In recent years, the network approach to psychopathology has been advanced as an alternative way of conceptualizing mental disorders. In this approach, mental disorders arise from direct interactions between symptoms. Although the network approach has led to many novel methodologies and substantive applications, it has not yet been fully articulated as a scientific theory of mental disorders. The present paper aims to develop such a theory, by postulating a limited set of theoretical principles regarding the structure and dynamics of symptom networks. At the heart of the theory lies the notion that symptoms of psychopathology are causally connected through myriads of biological, psychological and societal mechanisms. If these causal relations are sufficiently strong, symptoms can generate a level of feedback that renders them self-sustaining. In this case, the network can get stuck in a disorder state. The network theory holds that this is a general feature of mental disorders, which can therefore be understood as alternative stable states of strongly connected symptom networks.
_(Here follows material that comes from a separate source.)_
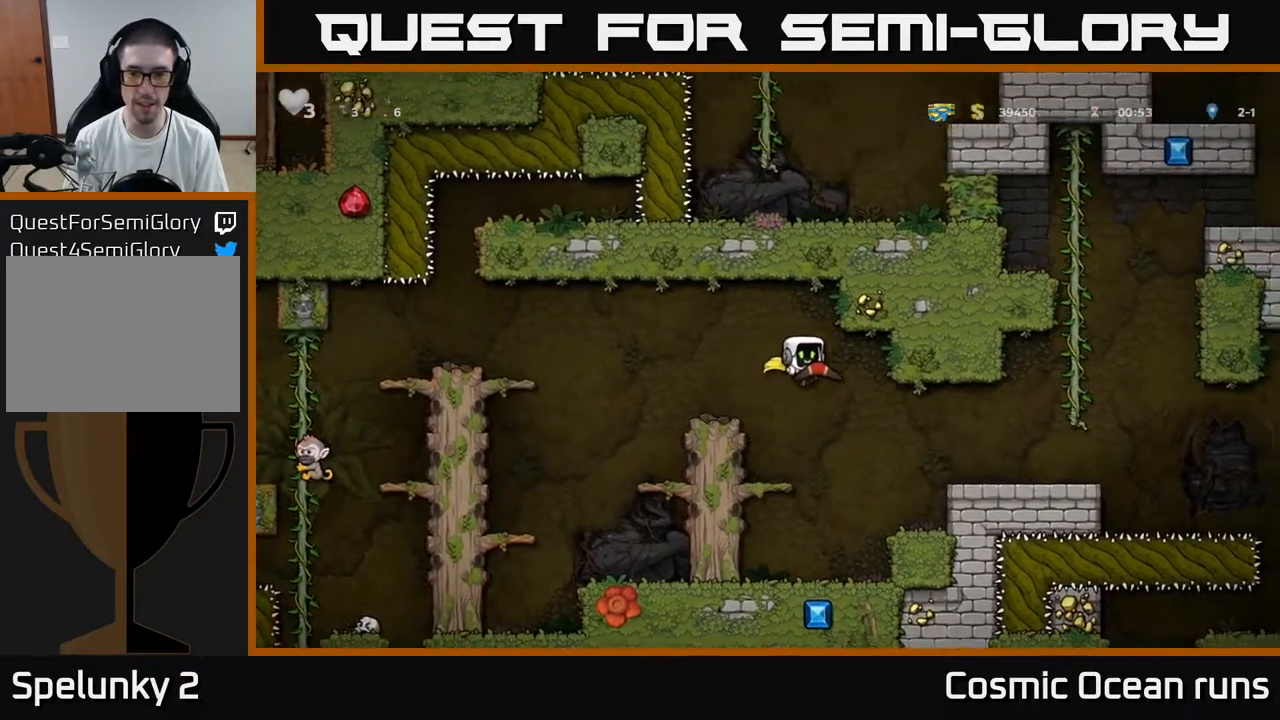
{"buttons": [], "left_stick": "center", "right_stick": "center", "events": [[317, "DPAD_RIGHT", "up"]]}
This idea naturally leads to a comprehensive model of psychopathology, encompassing a common explanatory model for mental disorders, as well as novel definitions of associated concepts such as mental health, resilience, vulnerability and liability. In addition, the network theory has direct implications for how to understand diagnosis and treatment, and suggests a clear agenda for future research in psychiatry and associated disciplines.

Keywords: Psychopathology; diagnosis; mental disorders; mental health; network approach; resilience; symptom networks; treatment; vulnerability.

© 2017 World Psychiatric Association.

Figures

Figure 1
Figure 1
A symptom network of four symptoms (S1‐S4). If two symptoms have the tendency to activate each other, they are connected by a line (e.g., S1‐S2). Symptoms that are not directly connected to each other (e.g., S1‐S4) can still synchronize if they share a common neighbor in the network (e.g., S3). External factors that affect the network (e.g., adverse life events) are represented in the external field. These may be symptom‐specific (E1, E3) or shared across symptoms (E2).
Figure 2
Figure 2
Two disorders (A and B) that are connected through bridge symptoms (S5 and S6) which play a role in both networks. Although the association of symptoms will be strongest within each network, structural overlap between the disorders is unavoidable, and as a result comorbidity will arise.
Figure 3
Figure 3
Phases in the development of mental disorders according to the network theory. After an asymptomatic phase, in which the network is dormant (Phase 1), an external event (E1) activates some of the symptoms (Phase 2), which in turn activate connected symptoms (Phase 3). If the network is strongly connected, removal of the external event does not lead to recovery: the network is self‐sustaining and is stuck in its active state (Phase 4).
Figure 4
Figure 4
A weakly connected network (top panel) is resilient. Symptoms may be activated by events in the external field, but the symptom‐symptom interactions are not strong enough to lead to self‐sustaining symptom activity. A strongly connected network (bottom panel), instead, can sustain its own activity and thus develop into a disorder state.